O lanche foi um pouco engraçado. No primeiro dia que estávamos lá, a Tânia comentou comigo que minha mãe havia amado as melancias da Rússia (watermelons, em inglês). Daí eu comentei que também gostava muito de melancia. Acontece que o que ela queria dizer era apenas melons (ou melões, em português), e eu não gosto nem um pouco de melão. A Bela, então, simplesmente odeia, não consegue nem comer. Mas a gente só foi entender esse mal entendido depois que a Tânia chega com um melão gigantesco, que dava pra alimentar uma família de 10 pessoas. Eu fiquei meio sem graça de falar que não gostava, e acabei forçando pra comer meus dois pedaços. A Bela deu umas mordidas com muito esforço, mas eu acabei tendo que comer as duas fatias dela. Mas quando eu pensava que o pior já havia passado, a Tânia cortou mais um pedaço pra cada e botou no nosso prato. A gente falou que não queria, mas o jeito mandão russo da Tânia é imbatível. Eu ainda comi o meu, mas a Bela simplesmente desistiu e deixou pra lá.

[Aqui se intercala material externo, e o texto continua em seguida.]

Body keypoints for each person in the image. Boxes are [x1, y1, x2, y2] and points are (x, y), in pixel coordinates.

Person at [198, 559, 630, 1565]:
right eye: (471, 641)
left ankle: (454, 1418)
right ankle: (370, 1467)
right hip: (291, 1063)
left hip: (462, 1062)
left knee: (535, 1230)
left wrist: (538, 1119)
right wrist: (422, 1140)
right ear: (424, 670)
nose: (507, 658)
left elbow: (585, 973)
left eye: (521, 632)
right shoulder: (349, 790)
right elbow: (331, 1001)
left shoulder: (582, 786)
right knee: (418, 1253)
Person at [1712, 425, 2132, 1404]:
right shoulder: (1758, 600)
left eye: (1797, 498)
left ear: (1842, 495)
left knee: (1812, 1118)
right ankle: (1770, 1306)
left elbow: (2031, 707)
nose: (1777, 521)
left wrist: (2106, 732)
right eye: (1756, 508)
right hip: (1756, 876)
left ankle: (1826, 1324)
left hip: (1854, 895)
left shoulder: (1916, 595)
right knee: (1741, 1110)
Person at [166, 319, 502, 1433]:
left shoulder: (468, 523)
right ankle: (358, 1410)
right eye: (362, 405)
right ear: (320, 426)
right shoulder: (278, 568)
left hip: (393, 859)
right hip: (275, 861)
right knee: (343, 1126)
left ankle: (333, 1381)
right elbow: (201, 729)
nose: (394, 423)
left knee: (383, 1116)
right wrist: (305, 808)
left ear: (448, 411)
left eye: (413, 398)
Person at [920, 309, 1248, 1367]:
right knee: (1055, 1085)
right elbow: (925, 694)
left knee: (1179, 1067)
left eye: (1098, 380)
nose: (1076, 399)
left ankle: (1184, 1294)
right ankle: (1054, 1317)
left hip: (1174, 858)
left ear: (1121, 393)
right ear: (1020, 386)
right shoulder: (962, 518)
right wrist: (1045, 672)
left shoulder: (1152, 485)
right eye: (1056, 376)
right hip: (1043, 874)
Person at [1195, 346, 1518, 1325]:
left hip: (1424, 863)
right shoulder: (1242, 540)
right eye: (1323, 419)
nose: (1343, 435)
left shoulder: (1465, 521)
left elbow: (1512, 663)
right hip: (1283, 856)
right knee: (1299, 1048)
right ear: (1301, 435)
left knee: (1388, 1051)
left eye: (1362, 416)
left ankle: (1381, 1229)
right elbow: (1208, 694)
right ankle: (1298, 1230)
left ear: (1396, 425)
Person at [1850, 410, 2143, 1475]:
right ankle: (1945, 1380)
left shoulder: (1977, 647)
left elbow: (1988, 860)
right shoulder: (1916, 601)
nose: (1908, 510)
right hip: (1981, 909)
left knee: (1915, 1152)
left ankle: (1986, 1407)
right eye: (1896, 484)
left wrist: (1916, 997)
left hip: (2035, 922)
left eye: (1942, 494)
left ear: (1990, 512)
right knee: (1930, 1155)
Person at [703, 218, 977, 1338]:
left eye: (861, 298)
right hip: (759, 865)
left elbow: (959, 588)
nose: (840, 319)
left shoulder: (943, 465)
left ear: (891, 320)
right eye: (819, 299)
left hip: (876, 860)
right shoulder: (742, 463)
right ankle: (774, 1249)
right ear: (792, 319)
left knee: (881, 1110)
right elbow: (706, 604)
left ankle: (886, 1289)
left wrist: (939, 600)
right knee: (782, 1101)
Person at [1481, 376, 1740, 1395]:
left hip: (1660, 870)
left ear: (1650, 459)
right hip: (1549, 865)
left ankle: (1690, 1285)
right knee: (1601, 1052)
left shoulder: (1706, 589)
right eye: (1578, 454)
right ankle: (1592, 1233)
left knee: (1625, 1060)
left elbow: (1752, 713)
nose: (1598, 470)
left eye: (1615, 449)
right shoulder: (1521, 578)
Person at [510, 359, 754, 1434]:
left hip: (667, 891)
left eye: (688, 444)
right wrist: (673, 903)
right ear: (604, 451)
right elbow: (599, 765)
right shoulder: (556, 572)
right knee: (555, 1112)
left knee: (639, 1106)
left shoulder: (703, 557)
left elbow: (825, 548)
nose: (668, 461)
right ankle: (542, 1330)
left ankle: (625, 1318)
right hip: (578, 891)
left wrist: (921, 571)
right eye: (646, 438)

A nossa última noite foi também bem maluca. Como a gente ia sair de manhã bem cedinho, a Tânia decidiu que iria dormir junto com a gente na casa dela pra poder nos levar até o aeroporto de manhã, já que ela não confiava na nossa habilidade de achar o aeroporto numa cidade onde todas as placas estão em cirílico. O problema era que lá só tinha uma cama, e acho que no final das contas nós três iríamos dormir juntos, no tradicional sofázinho.
Mas aconteceu o seguinte: eu tava querendo experimentar uma cerveja russa, então comprei uma indicada pel a Tânia naquela loja de conveniência embaixo do prédio dela. Daí chegando lá em cima, ela me falou: "Olha, é isso que os homens russos comem quando tomam cerveja", e tirou de um saco plástico que estava guardado numa gaveta dois peixes pequenos secos e salgados, mas ainda com escama, cabeça, tudo! Eu olhei praquilo e perguntei como comia e ela me mostrou o jeito certo, que era tirar pequenos nacos do corpo do peixe e deixar o rabo e a cabeça pra lá. Achei meio estranho comer peixe assim, mas até que deu um tira-gosto legal.
Logo em seguida, ela abriu a geladeira e tirou um pedaço de uma coisa branca e botou num prato. Eu perguntei o que era aquilo e ela me disse que era gordura de porco. Daí eu pensei: "Ah, claro, ela deve fritar isso e deve ficar parecido com uma pururuca, sei lá", mas ela simplesmente pegou a gordura com a mão e deu uma mordida gigantesco no negócio. Cru, assim, sem mais nem menos. Ela me ofereceu e eu venci o asco e dei uma bitoca também. Acreditam que era até gostoso o negócio? Meio nojento, mas gostoso.
Mas o principal mesmo eram as sementes de abóbora. Tinha um saco cheio disso, e a gente ficou comendo sem parar durante horas. Até que de repente ela botou uma na boca, parou de falar e entrou pra dentro do quarto e começou a falar em russo no telefone. Daí fomos descobrir que ela havia quebrado o dente da frente abrindo a semente (isso se come igual a um pistache, mais ou menos). Ela havia decidido então ir para a cidade natal dela, Nizhniy Novgorod, para se tratar com um dentista conhecido, e já havia inclusive ligado para o seu chefe na OMS (o Luigi da foto) e dito que iria faltar ao trabalho no dia seguinte.
E foi assim que a gente se agilizou. Ela partiu na mesma noite de trem pra sua cidade após explicar 10 mil vezes como chegar no aeroporto e nós dormimos sozinhos pela última vez na casa dela. Saímos bem cedo, trancamos a porta e jogamos a chave fora; acho que ela tinha mais umas duas ou três cópias. Daí fomos pro aeroporto sem nenhum problema, e de lá pegamos nosso vôo pra Polônia, de volta à União Européia.